Copy all entries without alteration and skip the pictures they hold.

**SOURCE RECORDS**

Content starts

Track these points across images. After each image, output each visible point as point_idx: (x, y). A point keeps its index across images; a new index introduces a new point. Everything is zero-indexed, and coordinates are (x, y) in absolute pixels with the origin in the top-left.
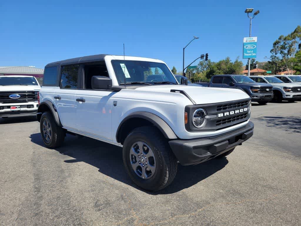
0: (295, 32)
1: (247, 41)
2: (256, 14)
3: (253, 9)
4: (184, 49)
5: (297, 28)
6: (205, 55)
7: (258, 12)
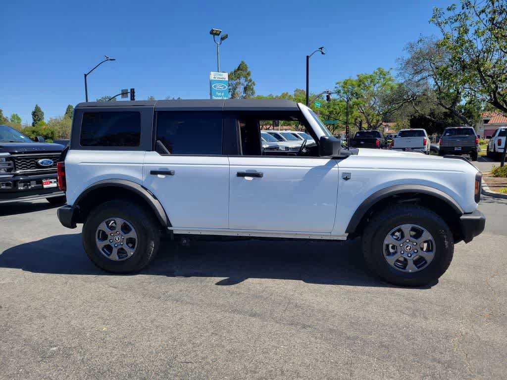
0: (239, 69)
1: (215, 78)
2: (222, 39)
3: (221, 32)
4: (86, 76)
5: (241, 64)
6: (129, 91)
7: (226, 36)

Content ends

**ANSWER SECTION**
Track these points across images. After each image, output each visible point as point_idx: (x, y). A point keeps its index across images; a new index introduces a new point. Everything is zero-indexed, and coordinates are (x, y) in absolute pixels with the origin in the top-left.
0: (295, 32)
1: (247, 41)
2: (256, 14)
3: (253, 9)
4: (184, 49)
5: (297, 28)
6: (205, 55)
7: (258, 12)
0: (239, 69)
1: (215, 78)
2: (222, 39)
3: (221, 32)
4: (86, 76)
5: (241, 64)
6: (129, 91)
7: (226, 36)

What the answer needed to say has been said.